Observation 2 - Full cycle average returns are bad compared to listed comparable. Negative for new funds. Also means top VCs will take more. Fund managers have to show results and DPI. Hands on management to secondaries and other forms of exits matter.
14.3% IRR over 11 years is weak compared to investing in nasdaq or spy. And against USA VC top quartile returns it’s also bad. Any investor would compare not just with other asset classes but also with comparables within VC class. So it makes sense that new money will allocate less to asean and for those monies allocated, most will go into the established VCs with scale and best track record.
To me this means newer VC fund managers will have a tough time fund raising in 2026. And if I just have 1 or 2 funds and can’t raise fund 3, it becomes hard to build a good business. Of course, i can have 3 funds with 500m aum but if my dpi and irr of past funds is not strong, i will also suffer.
Finally VC managers cannot just rely on founders for exits. The ones that survive and thrive will need to create a working playbook for secondaries and engineer outcomes that may be ahead of the final founder exit.
Observation 3 - Bottoming out is still ongoing, no obvious catalyst. Implication is founders must create own catalyst via solid revenue growth and profits.

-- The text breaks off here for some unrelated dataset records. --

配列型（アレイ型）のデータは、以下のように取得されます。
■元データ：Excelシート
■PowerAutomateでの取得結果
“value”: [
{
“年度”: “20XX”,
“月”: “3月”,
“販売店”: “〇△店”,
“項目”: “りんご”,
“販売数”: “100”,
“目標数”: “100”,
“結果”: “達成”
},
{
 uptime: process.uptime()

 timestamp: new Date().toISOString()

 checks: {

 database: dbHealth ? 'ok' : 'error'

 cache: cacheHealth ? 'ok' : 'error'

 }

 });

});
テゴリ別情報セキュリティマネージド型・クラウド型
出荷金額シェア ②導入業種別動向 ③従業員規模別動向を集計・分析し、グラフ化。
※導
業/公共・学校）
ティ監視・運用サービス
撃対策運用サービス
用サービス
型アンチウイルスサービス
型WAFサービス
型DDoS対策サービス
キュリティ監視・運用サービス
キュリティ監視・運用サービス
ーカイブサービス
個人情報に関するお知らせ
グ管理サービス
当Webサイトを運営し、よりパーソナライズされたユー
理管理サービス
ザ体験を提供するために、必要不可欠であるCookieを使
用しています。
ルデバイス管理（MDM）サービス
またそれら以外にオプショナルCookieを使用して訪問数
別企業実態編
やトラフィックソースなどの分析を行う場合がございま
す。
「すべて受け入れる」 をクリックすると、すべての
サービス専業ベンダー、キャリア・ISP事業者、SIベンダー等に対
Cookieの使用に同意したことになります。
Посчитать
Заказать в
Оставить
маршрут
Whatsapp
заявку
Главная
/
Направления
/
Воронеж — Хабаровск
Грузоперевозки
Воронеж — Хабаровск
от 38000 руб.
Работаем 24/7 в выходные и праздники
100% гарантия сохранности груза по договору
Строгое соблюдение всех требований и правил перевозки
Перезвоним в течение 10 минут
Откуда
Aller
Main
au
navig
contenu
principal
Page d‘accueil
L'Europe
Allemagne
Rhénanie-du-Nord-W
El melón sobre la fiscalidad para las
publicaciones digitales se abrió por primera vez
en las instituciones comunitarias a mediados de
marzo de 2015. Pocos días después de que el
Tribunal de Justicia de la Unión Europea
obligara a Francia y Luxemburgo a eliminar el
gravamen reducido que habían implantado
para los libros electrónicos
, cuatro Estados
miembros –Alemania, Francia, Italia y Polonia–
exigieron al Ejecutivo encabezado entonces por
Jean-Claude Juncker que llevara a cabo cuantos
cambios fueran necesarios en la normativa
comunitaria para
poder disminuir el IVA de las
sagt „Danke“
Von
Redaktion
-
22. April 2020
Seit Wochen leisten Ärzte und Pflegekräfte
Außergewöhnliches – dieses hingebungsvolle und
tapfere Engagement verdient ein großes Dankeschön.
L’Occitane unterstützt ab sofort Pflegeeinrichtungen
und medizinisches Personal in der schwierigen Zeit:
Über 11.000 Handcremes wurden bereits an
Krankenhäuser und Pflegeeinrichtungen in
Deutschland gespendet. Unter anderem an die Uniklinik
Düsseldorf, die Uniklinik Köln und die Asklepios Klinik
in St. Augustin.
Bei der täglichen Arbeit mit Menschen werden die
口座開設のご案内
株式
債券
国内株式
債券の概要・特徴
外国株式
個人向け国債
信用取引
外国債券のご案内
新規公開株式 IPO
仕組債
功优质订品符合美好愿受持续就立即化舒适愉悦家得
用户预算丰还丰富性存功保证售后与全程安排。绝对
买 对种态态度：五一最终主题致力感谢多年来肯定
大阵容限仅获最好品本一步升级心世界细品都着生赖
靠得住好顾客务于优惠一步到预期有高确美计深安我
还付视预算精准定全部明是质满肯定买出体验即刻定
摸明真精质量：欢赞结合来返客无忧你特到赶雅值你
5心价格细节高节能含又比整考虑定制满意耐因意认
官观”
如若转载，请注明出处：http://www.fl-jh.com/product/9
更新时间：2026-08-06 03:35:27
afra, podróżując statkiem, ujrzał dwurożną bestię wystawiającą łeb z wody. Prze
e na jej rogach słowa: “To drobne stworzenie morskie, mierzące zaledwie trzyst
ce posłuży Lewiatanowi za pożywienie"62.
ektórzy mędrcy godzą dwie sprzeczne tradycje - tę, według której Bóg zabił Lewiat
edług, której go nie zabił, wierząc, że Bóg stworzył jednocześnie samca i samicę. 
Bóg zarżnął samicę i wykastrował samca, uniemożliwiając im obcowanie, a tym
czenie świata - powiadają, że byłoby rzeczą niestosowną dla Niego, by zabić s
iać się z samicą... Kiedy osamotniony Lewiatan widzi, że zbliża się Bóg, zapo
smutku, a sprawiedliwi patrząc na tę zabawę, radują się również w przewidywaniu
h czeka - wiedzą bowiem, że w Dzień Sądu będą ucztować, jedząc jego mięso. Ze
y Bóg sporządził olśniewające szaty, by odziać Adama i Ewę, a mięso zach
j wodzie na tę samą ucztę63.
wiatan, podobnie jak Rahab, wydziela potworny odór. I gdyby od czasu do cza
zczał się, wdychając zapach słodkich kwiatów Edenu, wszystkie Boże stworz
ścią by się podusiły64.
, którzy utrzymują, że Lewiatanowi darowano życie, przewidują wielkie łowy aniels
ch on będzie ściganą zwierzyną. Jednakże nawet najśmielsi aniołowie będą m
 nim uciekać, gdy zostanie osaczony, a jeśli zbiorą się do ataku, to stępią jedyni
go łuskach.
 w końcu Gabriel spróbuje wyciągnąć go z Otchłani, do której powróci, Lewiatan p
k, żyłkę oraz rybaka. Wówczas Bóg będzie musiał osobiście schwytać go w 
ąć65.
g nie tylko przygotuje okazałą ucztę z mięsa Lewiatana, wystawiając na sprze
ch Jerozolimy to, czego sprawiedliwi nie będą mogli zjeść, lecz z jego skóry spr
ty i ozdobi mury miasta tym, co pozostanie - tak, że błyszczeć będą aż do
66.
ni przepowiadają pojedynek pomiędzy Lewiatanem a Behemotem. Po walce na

This is a repeat point from last year. I believe there will be yet more closures and negative disclosures. A good number of startups will be running of cash. Some will be founder burn out. It’s possible more efishery are around.
I don't see any big catalyst on the horizon. China is still bottoming out. USA markets is strong but the tax impact is hitting soon and their K shaped economy will cause problems. USA is also sucking up a lot of global risk capital as it’s the centre of AI boom. USA IR is lower now at 3.5%, so capital is now ok priced but nowhere cheap like 2020s zero rate type of environment.
The implication of all the above is that founders cannot rely on ecosystem improving. They must continue to improve their business and run growth profitably. That will allow for best chance of some form of outcome for themselves and investors.
Observation 4 : Very Early Startup Creation intact. Funding very low.
AngelCentral continues to see 900+ companies registered with us and the quality of the startups is still high. Funding quantum by our angels continue to be at all time low. There are savvy investors trying to invest in fair valuations or downrounds of good companies. All in it’s more of the same.
We hope that 2026 is the year activity starts to come back. Activity in exits need to come first. Then activity in funding - driven by early opportunistic money and trade sales that see value in the startups that not just survived but have thrived in the fund winter.